** Opening Extracted information block **
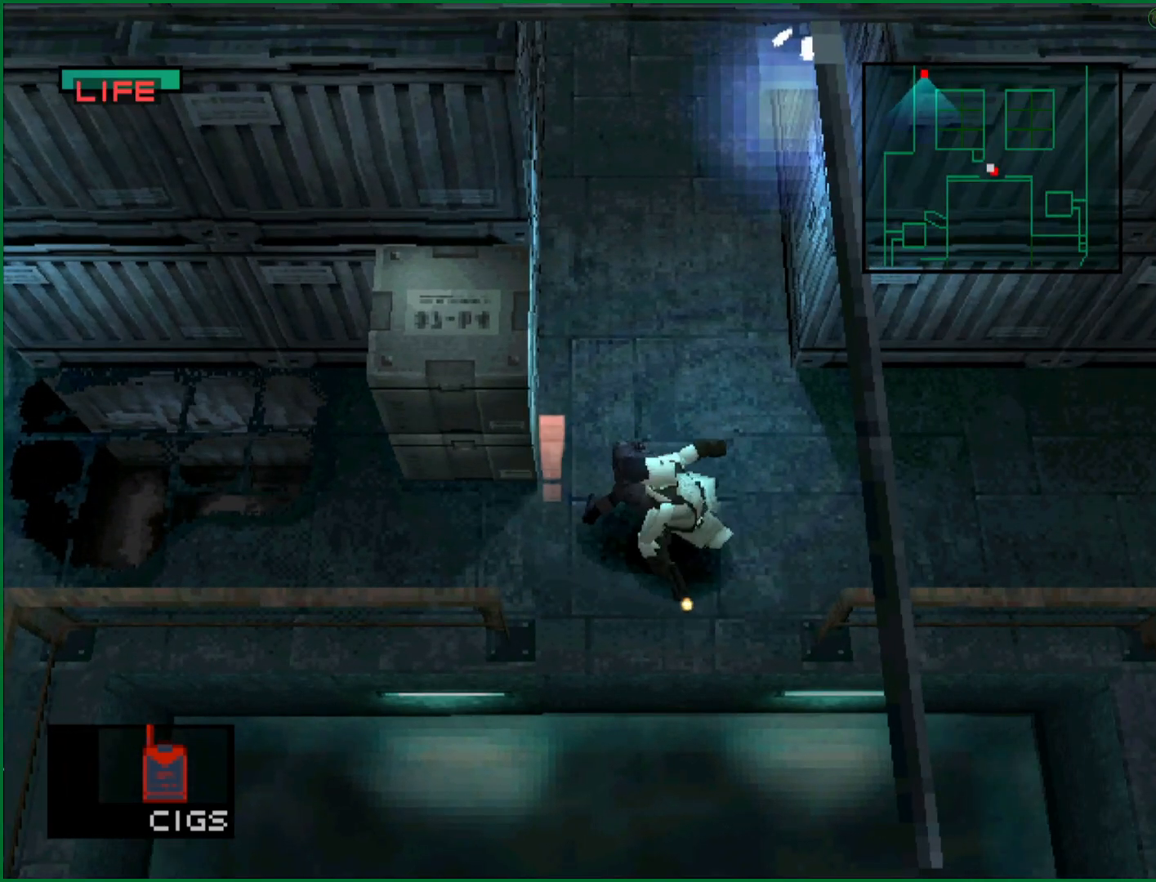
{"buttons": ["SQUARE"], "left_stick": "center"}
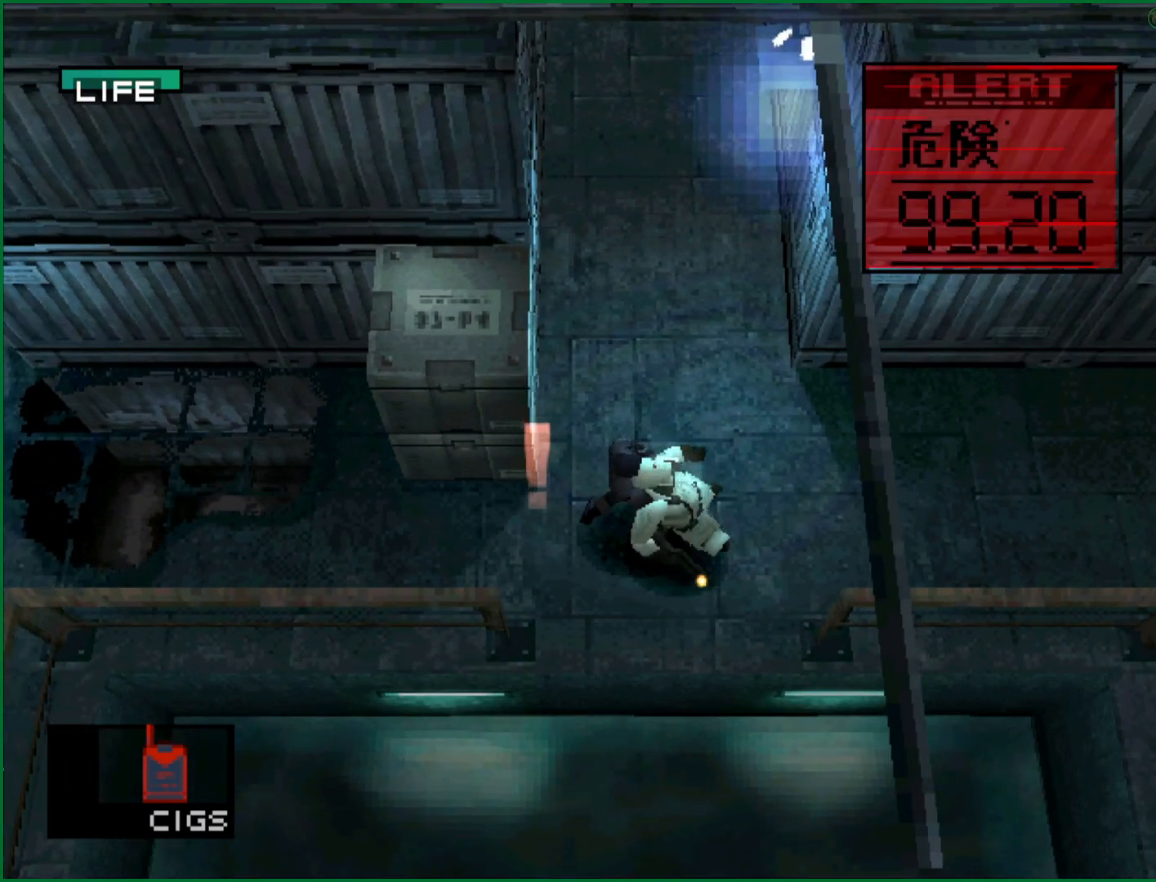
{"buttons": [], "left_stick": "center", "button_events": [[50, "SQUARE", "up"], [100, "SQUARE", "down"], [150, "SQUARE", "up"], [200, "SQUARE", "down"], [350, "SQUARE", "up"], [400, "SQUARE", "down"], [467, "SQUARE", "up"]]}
** Closing Extracted information block **
** Opening Extracted information block **
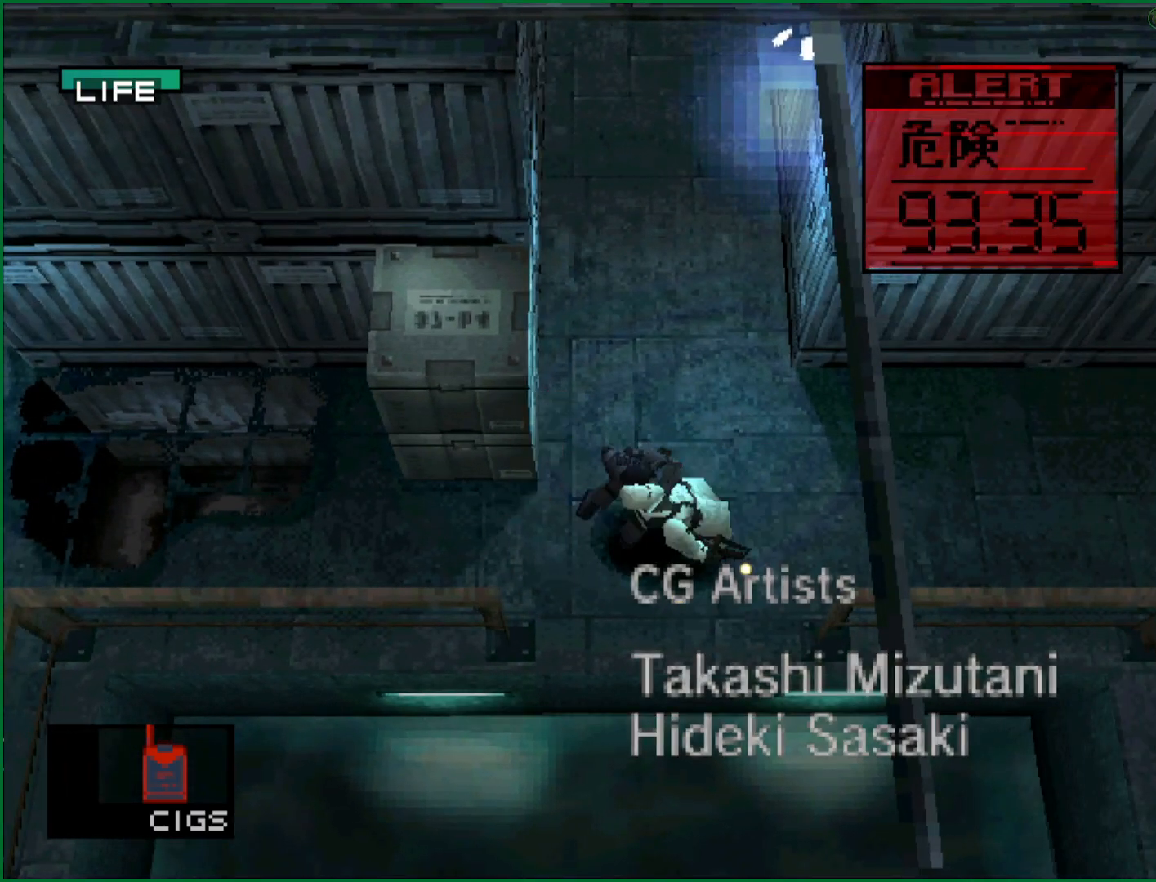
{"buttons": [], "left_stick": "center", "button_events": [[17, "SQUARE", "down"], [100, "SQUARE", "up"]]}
** Closing Extracted information block **
Exercise instructions: Gather each line in the entries above where the string "down" is found.

Response box:
{"buttons": [], "left_stick": "center", "button_events": [[50, "SQUARE", "up"], [100, "SQUARE", "down"], [150, "SQUARE", "up"], [200, "SQUARE", "down"], [350, "SQUARE", "up"], [400, "SQUARE", "down"], [467, "SQUARE", "up"]]}
{"buttons": [], "left_stick": "center", "button_events": [[17, "SQUARE", "down"], [100, "SQUARE", "up"]]}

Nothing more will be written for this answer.